Berangkat dari tradisi yang sama dengan Manakamana, film dokumenter ini juga mengandalkan pada efek persepsi sensori dan tema yang bersifat sehari-hari. Namun The Iron Ministry tampaknya tidak menginginkan kata ‘konsisten’ menjadi bagian dari formula yang dipakai dalam menyusun film ini, karena terasa sekali film ini begitu eklektik, campur aduk, baik secara naratif maupun dalam pengambilan dan penyusunan gambar-gambarnya. Terkadang film ini bagai pengamatan yang dalam tanpa dialog, tetapi kadang merekam percakapan yang anekdotal, bahkan sesekali si filmmaker (orang Amerika yang fasih berbahasa Cina) bertanya kepada subyek dalam filmnya bagai seorang wartawan.
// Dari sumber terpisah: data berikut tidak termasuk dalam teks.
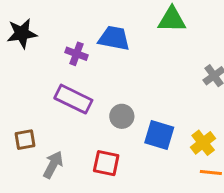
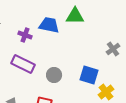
green triangle: (172, 19) -> (75, 16), moved
blue square: (159, 135) -> (89, 75), moved

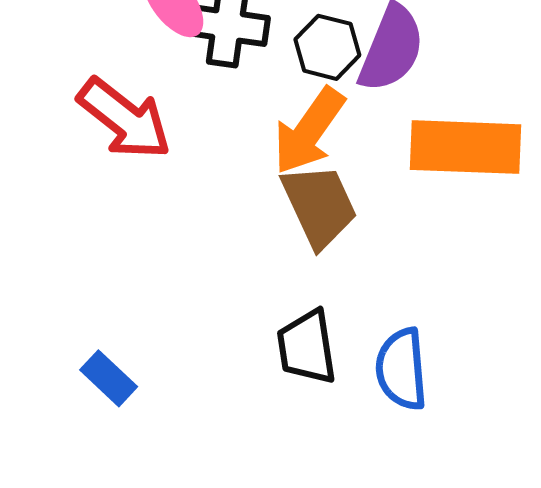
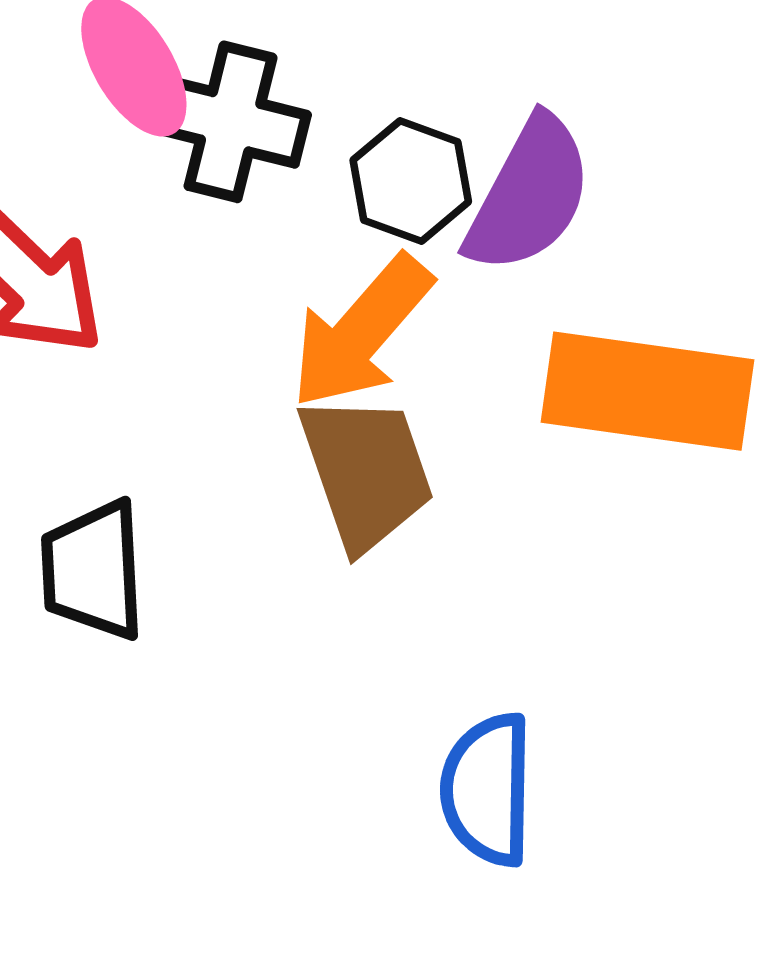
black trapezoid: (307, 347) -> (93, 570), moved

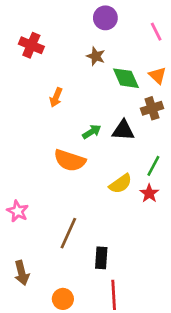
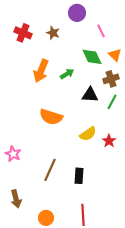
pink line: (156, 32) -> (101, 31), moved
brown star: (96, 56) -> (53, 33), moved
orange arrow: (56, 97) -> (41, 71), size x1.6
green arrow: (92, 132) -> (67, 74), moved
green line: (153, 166) -> (112, 102), moved
black rectangle: (101, 258) -> (79, 176), moved

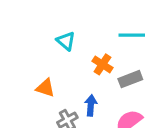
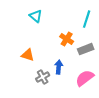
cyan line: (132, 35) -> (87, 19), turned -72
cyan triangle: (66, 41) -> (36, 16), moved

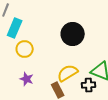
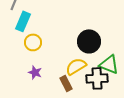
black circle: (73, 34) -> (89, 41), moved
black cross: (89, 85) -> (97, 78), size x1.5

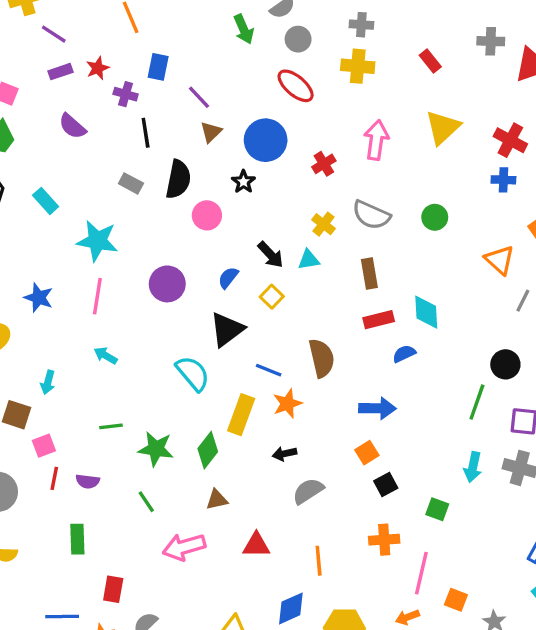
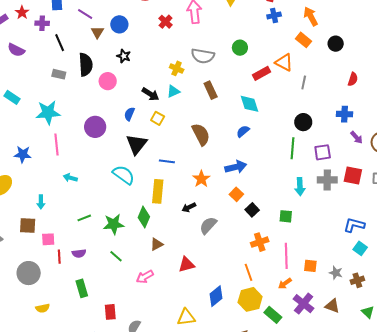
blue circle: (266, 140) -> (119, 24), moved, size x0.7
red cross: (324, 164) -> (166, 22), moved
red rectangle: (379, 320) -> (262, 73), moved
brown semicircle: (322, 358) -> (201, 134), moved
orange star: (287, 404) -> (201, 179), moved
pink square: (44, 446) -> (48, 239), turned 32
pink arrow: (184, 547) -> (145, 277), size x0.7
orange line: (319, 561) -> (249, 272), moved

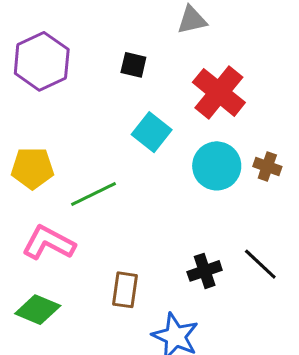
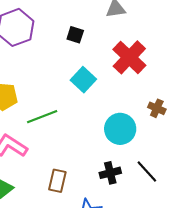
cyan circle: (217, 166) -> (120, 129), moved

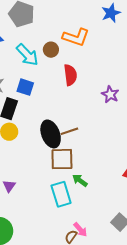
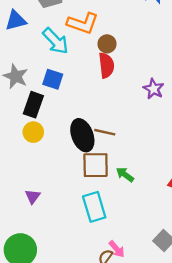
orange L-shape: (76, 37) -> (83, 23), moved
brown circle: (51, 50) -> (107, 44), moved
brown line: (69, 131) -> (105, 132), turned 30
green arrow: (80, 181) -> (125, 175), moved

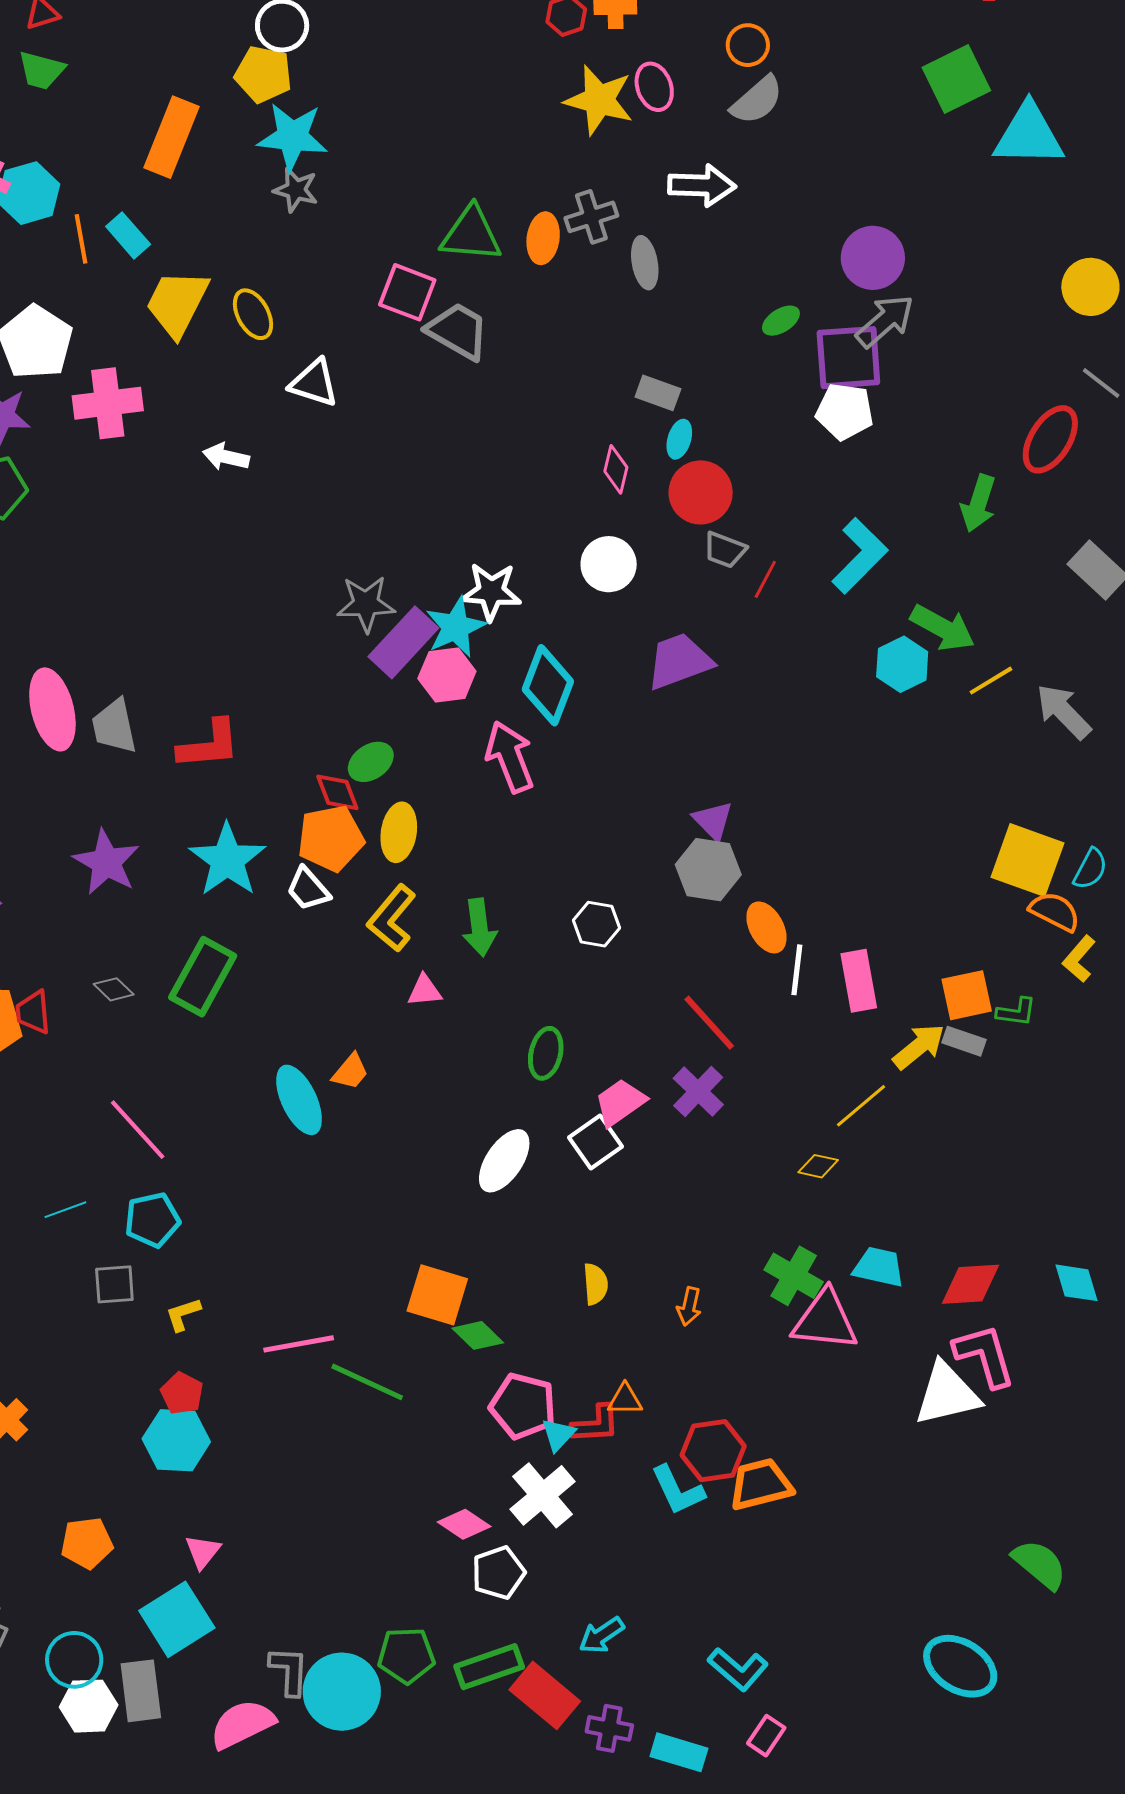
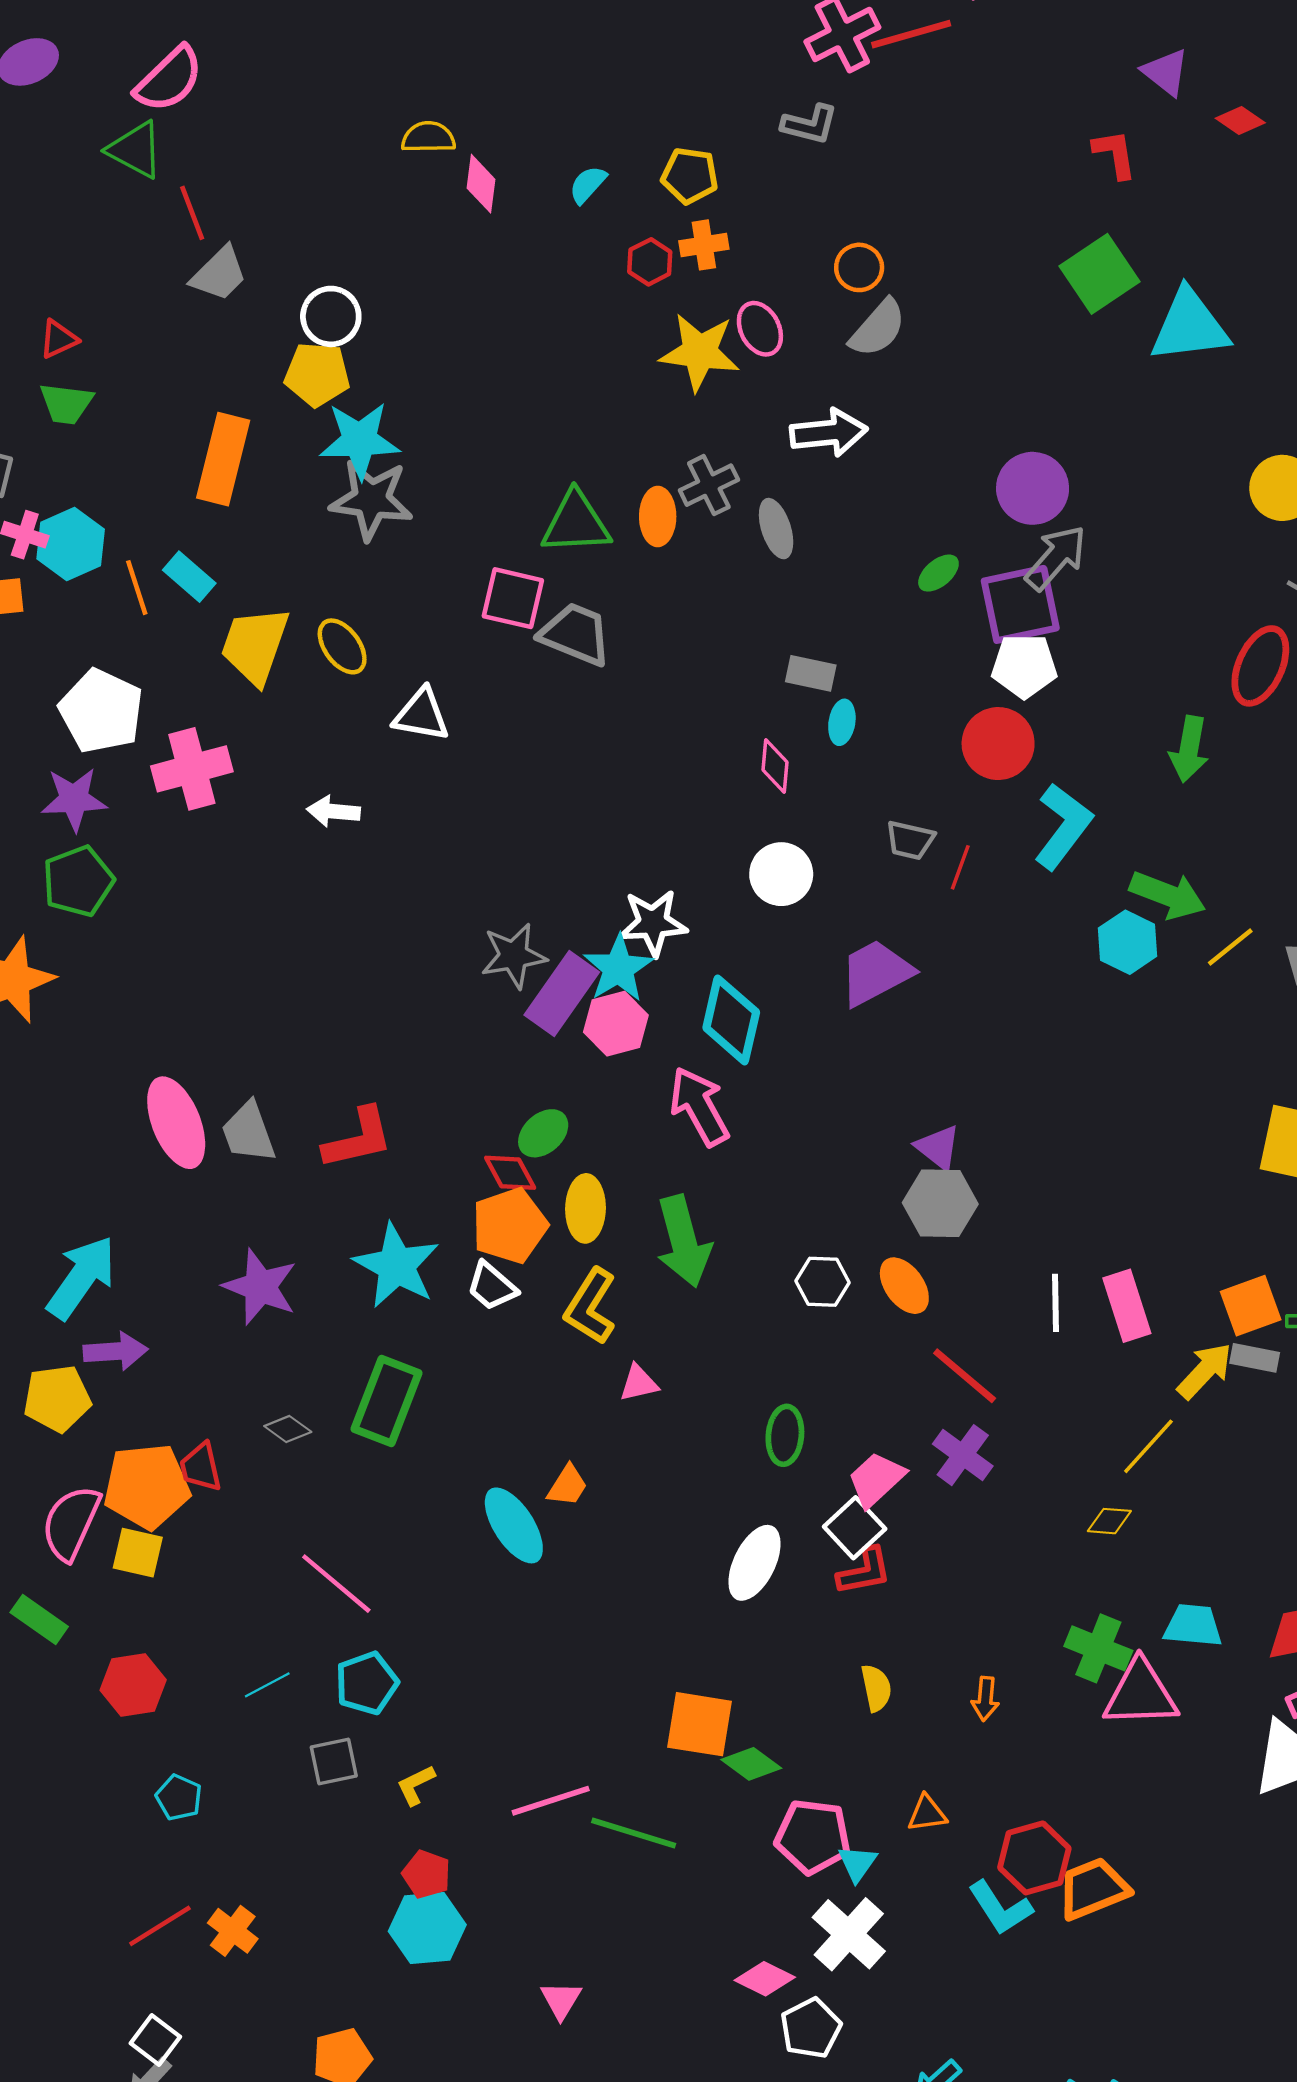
gray star: (296, 190) -> (371, 500), size x1.6
red circle: (701, 492) -> (998, 744), moved
green arrow: (479, 927) -> (683, 1241), moved, size x1.4
orange ellipse: (766, 927) -> (904, 1286), moved
red L-shape: (596, 1424) -> (864, 1571), moved
pink triangle: (203, 1552) -> (561, 2000), moved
Film ini menceritakan perjalanan dengan kereta api di Cina, dibuat dalam waktu 3 tahun dalam berbagai macam kereta dan perjalanan, mulai dari kereta yang kumuh dimana penumpang tidur di lantai hingga kereta mewah dengan penumpang berpakaian mentereng. Snediacki memulai dengan pengambilan gambar berlama-lama (long take), tapi ia seperti tidak sabar sendiri. Kameranya mulai bergerak dan menyapu sekitar, tiba pada benda-benda yang ‘penting’ dalam konteks cerita di atas kereta, seperti daging dan lemak binatang yang dibawa masuk ke dalam kereta, anak kecil yang meniru pengumuman kereta dengan gaya bicara formal (tapi isinya ngawur), hingga percakapan antara penumpang beragama Islam dengan penumpang lain tentang kerukunan beragama di Cina(!). Snediacki ikut serta di dalam narasi sebagai seorang yang mengamati dan bertanya-tanya, seperti sedang mengisi waktu ketika sedang melakukan perjalanan bersama dan merasa bosan karena panjangnya waktu perjalanan. Problem kelas dan komentar sosial politik muncul juga dalam berbagai adegan semisal penggambaran kereta mewah, perbandingan gerbong restorasi, dan juga percakapan para pemuda tentang reformasi di Cina dan keinginan untuk beremigrasi karena problem lingkungan hidup yang parah.
Dengan gaya yang sulit terumuskan ini, Sniadecki seperti sedang merumuskan ulang esensi mengenai apa yang dianggap “sinematik” dalam film dokumenter. Ia tak seperti Flaherty yang berlaku sebagai seorang petualang mengunjungi bangsa terpencil, eksotis dan menyajikannya dengan cara mengklaim bahwa yang direkamnya adalah faktual. Ia juga tidak mengusahakan representasi lengkap tentang Cina kontemporer lewat filmnya. Bagi saya, ia sedang memperlihatkan bahwa proses perekaman dan penyuntingan pada film dokumenter mungkin hanya bisa mencapai pemahaman yang bersifat keseharian dan hanya bisa dipersepsikan secara terbatas. Serupa belaka dengan pengalaman seorang penumpang kereta juga terbatas dan tidak konsisten.